Member of the Philadelphia City Council from the at-large district
- In office November 28, 2022 – December 31, 2023
- Preceded by: Derek S. Green
- Succeeded by: Nina Ahmad

Personal details
- Born: 1964 (age 61–62) North Philadelphia, Pennsylvania, U.S.
- Party: Democratic
- Spouse: Kevin Vaughn

= Sharon Vaughn (politician) =

American politician

Sharon Vaughn is an American politician elected in 2022 to serve the final 13 months of Derek S. Green's term as an at-large representative on the Philadelphia City Council. She did not run for reelection in 2023.

==Formative years and family==
Vaughn was born and raised in North Philadelphia, Pennsylvania in 1964. A 1982 graduate of the J. W. Hallahan Catholic Girls High School in 1982, she was awarded her associate degree in business administration and management from Bradford University in 1983.

She and her husband, Kevin Vaughn, are longtime residents of Philadelphia's Feltonville neighborhood. They are the parents of two children and have two grandchildren.

== Career ==
Prior to entering public service, Vaughn was employed by PSFS and then the University of Pennsylvania’s Veterinary School.

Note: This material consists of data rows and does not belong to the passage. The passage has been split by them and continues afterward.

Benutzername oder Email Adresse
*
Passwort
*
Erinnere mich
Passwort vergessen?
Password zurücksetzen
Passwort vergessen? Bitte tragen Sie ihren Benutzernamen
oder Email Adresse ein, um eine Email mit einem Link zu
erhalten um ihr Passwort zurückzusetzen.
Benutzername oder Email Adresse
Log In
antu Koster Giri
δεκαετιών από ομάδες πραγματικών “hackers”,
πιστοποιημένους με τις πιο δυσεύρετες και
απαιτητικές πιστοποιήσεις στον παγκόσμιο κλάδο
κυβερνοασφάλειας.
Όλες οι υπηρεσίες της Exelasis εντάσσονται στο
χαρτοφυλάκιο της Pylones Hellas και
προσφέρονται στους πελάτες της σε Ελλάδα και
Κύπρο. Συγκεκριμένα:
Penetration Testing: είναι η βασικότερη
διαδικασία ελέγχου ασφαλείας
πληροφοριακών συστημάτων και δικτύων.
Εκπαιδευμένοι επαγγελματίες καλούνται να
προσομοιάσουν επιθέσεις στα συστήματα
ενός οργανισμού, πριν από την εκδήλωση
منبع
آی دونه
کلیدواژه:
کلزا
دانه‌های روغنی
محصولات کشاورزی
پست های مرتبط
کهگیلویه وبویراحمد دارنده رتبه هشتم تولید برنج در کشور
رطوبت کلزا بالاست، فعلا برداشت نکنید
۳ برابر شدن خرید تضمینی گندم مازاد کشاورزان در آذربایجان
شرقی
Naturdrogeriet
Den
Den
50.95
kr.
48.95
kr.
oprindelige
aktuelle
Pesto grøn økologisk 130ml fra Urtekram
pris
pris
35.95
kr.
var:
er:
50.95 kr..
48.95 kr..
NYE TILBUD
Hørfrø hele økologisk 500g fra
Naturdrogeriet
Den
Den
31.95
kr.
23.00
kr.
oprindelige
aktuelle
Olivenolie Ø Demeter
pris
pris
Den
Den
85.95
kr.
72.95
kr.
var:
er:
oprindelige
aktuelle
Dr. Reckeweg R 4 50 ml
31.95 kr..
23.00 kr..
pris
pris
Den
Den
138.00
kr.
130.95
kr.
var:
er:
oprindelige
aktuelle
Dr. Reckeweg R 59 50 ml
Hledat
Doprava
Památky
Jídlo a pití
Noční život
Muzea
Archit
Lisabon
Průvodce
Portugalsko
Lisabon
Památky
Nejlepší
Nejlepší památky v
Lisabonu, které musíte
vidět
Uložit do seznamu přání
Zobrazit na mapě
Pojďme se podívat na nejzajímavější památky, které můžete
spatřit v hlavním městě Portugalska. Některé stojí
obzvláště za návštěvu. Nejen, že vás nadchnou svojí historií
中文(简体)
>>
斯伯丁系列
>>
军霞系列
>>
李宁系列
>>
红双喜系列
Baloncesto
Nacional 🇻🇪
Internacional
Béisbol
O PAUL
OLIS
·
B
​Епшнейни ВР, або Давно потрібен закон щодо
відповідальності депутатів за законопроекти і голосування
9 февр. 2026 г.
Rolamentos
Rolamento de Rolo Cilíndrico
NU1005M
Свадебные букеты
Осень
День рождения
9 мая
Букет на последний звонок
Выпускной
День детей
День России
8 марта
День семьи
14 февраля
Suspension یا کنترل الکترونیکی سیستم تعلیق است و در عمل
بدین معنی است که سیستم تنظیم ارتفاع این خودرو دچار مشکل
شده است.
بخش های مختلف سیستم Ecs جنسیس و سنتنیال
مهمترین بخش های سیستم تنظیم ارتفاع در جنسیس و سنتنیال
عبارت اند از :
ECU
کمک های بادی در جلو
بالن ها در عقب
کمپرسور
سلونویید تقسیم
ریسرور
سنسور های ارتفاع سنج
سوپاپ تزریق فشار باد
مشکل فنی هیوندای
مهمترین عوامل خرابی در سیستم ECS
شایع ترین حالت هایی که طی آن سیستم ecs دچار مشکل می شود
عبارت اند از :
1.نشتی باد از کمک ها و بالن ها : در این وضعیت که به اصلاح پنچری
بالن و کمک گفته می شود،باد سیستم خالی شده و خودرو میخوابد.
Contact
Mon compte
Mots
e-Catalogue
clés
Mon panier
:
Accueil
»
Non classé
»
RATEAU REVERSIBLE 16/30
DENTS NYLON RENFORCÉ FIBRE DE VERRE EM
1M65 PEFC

Vaughn was a member of Marian B. Tasco's staff before becoming chief of staff for Derek S. Green. When Green resigned to run for mayor, Vaughn was unanimously picked by city ward leaders to replace him in the special election. She defeated Republican Jim Hasher in the general election on November 8, 2022, to represent all of Philadelphia as one of the seven at-large members on the council. As promised, she did not run for re-election.

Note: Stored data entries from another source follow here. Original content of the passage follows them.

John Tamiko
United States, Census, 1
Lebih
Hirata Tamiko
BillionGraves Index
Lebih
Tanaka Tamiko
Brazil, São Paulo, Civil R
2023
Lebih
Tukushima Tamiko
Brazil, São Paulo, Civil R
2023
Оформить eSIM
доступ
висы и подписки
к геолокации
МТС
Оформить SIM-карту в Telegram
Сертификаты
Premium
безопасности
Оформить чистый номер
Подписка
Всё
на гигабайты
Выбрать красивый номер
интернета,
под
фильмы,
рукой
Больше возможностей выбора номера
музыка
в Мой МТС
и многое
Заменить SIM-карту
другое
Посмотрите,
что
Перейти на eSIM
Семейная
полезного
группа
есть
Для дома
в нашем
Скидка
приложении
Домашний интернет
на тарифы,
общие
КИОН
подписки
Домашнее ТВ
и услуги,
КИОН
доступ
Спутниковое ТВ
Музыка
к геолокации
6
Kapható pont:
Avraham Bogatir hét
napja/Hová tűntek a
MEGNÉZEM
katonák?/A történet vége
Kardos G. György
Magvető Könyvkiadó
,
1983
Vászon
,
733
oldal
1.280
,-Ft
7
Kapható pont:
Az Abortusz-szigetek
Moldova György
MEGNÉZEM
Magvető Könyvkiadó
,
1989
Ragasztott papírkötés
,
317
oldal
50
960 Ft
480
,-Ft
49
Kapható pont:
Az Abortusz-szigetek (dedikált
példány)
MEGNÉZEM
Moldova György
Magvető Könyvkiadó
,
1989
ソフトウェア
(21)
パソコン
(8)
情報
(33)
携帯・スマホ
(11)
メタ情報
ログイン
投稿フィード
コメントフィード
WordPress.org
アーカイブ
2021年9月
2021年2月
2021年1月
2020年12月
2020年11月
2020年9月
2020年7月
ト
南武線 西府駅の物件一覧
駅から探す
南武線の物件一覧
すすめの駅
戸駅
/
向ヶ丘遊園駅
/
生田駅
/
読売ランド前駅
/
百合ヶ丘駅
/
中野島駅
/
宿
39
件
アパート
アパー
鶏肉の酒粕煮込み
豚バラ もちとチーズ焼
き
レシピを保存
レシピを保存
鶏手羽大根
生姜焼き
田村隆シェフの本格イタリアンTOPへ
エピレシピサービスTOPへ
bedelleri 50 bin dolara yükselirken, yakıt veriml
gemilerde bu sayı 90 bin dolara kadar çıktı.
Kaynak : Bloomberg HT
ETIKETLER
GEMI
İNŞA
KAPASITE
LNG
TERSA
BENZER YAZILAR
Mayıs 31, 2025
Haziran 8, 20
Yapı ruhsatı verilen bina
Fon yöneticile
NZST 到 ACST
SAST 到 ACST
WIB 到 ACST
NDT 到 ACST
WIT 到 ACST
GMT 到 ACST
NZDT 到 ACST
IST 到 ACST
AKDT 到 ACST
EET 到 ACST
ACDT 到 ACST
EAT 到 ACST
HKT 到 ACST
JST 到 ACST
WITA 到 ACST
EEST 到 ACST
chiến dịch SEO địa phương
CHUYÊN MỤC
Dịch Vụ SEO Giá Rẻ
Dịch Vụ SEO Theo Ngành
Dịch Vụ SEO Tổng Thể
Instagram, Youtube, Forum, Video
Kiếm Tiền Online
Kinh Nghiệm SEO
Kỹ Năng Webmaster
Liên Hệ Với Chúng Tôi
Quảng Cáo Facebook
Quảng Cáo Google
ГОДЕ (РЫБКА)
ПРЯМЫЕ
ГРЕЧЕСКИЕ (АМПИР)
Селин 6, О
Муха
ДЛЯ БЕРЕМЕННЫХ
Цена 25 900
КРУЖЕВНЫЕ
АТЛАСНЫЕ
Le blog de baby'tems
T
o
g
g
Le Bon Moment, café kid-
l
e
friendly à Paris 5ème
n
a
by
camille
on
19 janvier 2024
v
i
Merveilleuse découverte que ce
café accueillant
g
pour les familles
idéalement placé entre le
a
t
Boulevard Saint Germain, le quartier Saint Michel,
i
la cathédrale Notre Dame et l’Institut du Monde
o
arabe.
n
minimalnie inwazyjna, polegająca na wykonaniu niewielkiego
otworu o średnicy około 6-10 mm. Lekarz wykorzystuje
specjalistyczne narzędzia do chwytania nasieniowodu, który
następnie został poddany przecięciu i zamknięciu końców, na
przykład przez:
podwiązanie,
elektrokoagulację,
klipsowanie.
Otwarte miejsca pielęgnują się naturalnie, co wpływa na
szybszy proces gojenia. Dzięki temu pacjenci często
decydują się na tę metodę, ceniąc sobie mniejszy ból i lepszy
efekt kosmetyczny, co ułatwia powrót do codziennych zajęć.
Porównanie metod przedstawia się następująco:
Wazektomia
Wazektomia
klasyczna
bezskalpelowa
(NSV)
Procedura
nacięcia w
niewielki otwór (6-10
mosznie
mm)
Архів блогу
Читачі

She is also the leader of the Democratic City Committee's 42nd ward, and was elected its first chair in 2026.

==Civic leadership and community service==
Vaughn has been active with multiple civic and community service organizations, including as:

- Democratic Leader, 42nd Ward (2017–present);
- Executive Board member, Democratic State Committee;
- Member of the board of directors, Greater Philadelphia Asian Social Service Center (GPASS); and
- Member of the board of directors, Project to End Homelessness (now Project HOME).